▶ **What you should do**: Copy out each line of the data holding "below".

[Dataset entries]
******************************

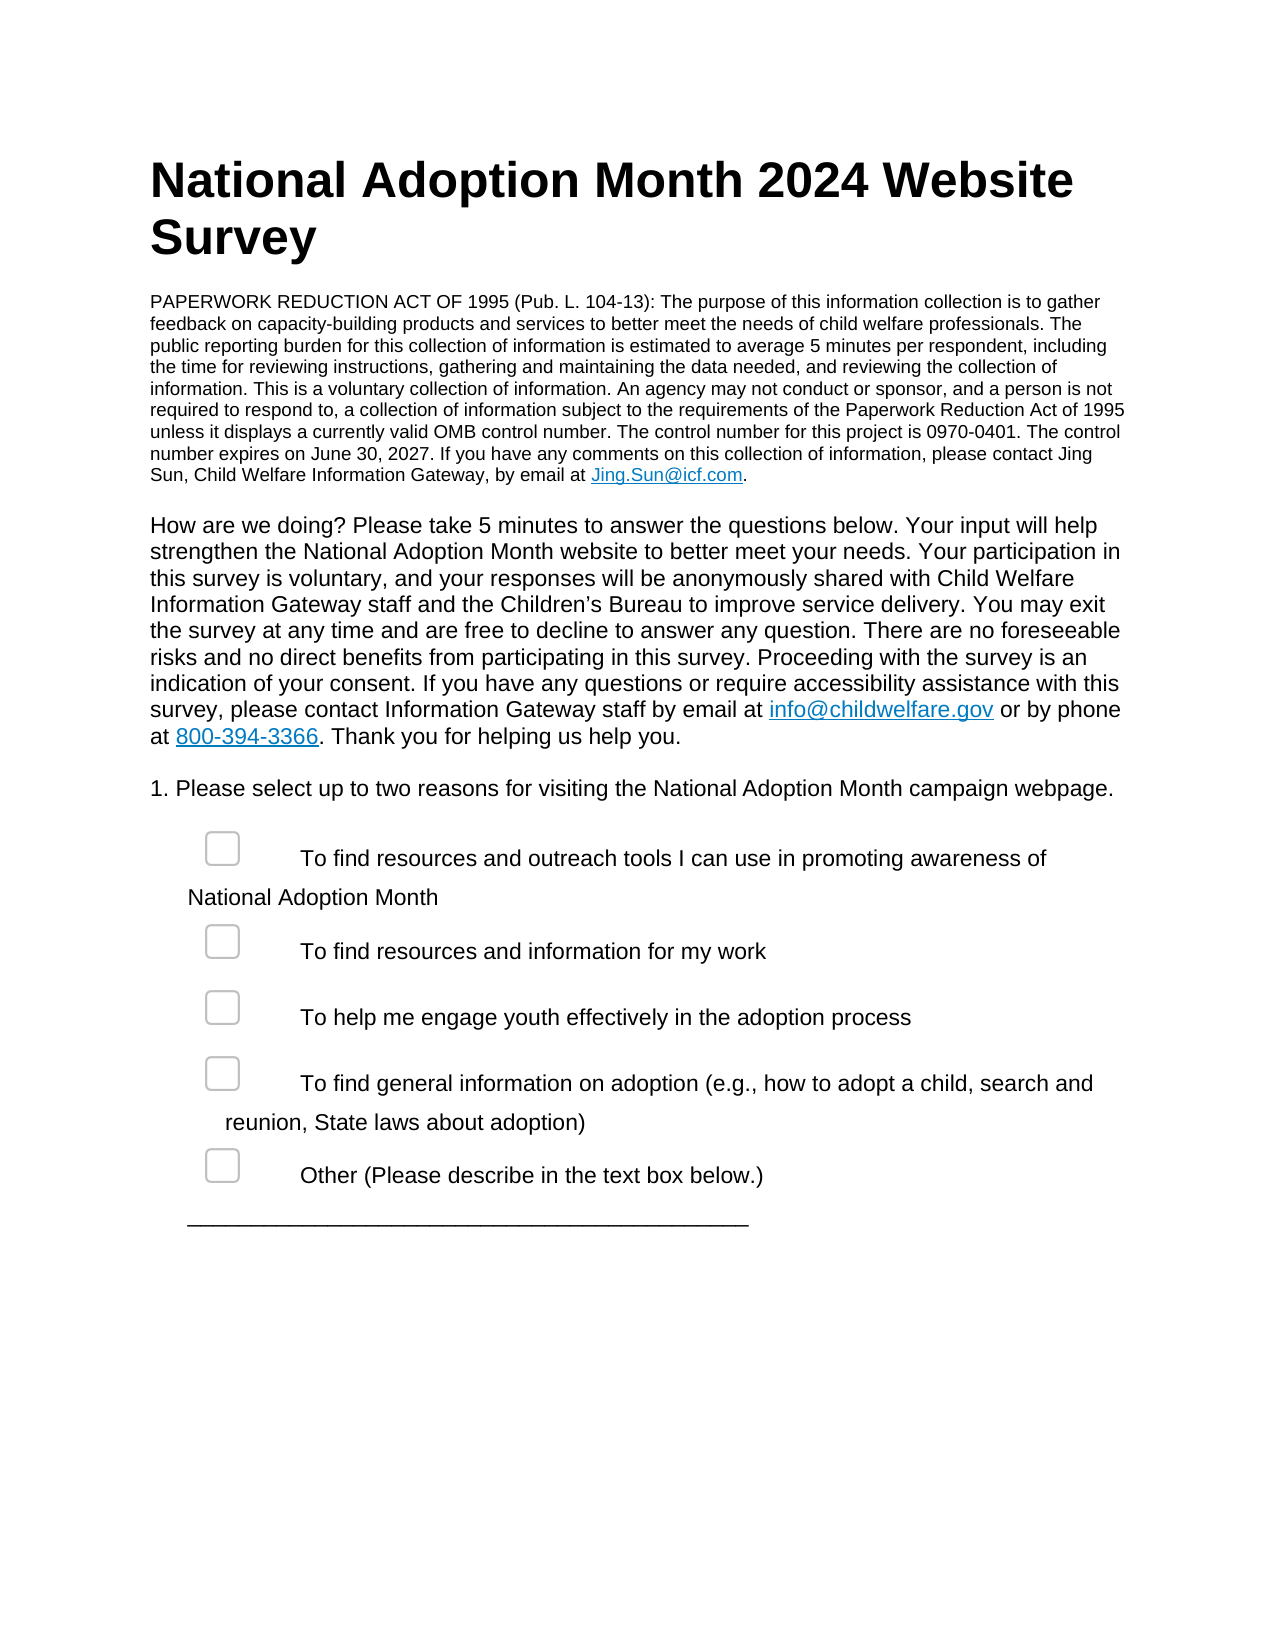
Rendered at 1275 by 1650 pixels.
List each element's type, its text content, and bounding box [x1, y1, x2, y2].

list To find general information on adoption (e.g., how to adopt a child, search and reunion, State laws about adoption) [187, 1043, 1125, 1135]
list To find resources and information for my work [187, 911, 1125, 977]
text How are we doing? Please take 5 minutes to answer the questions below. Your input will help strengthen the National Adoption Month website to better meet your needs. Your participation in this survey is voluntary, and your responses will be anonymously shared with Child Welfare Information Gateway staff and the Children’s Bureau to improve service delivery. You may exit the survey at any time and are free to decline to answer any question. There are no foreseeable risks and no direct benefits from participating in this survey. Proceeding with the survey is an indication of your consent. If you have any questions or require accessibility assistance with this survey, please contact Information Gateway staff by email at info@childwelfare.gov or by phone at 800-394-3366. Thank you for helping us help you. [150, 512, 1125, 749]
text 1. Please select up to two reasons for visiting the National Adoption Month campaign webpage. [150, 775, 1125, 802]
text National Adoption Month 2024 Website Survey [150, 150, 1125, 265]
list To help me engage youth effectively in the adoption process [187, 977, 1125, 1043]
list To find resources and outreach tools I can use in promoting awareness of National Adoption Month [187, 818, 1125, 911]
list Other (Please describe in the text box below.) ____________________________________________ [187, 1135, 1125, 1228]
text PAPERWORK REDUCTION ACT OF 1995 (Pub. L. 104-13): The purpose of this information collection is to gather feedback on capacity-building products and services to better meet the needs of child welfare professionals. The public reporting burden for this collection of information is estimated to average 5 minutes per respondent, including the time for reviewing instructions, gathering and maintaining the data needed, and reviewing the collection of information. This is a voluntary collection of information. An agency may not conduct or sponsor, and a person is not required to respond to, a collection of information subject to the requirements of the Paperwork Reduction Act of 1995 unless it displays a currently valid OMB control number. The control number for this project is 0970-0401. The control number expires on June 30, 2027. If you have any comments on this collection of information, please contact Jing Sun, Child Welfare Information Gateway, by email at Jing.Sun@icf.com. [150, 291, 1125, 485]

******************************

▶ **Exercise output**:
text How are we doing? Please take 5 minutes to answer the questions below. Your input will help strengthen the National Adoption Month website to better meet your needs. Your participation in this survey is voluntary, and your responses will be anonymously shared with Child Welfare Information Gateway staff and the Children’s Bureau to improve service delivery. You may exit the survey at any time and are free to decline to answer any question. There are no foreseeable risks and no direct benefits from participating in this survey. Proceeding with the survey is an indication of your consent. If you have any questions or require accessibility assistance with this survey, please contact Information Gateway staff by email at info@childwelfare.gov or by phone at 800-394-3366. Thank you for helping us help you. [150, 512, 1125, 749]
list Other (Please describe in the text box below.) ____________________________________________ [187, 1135, 1125, 1228]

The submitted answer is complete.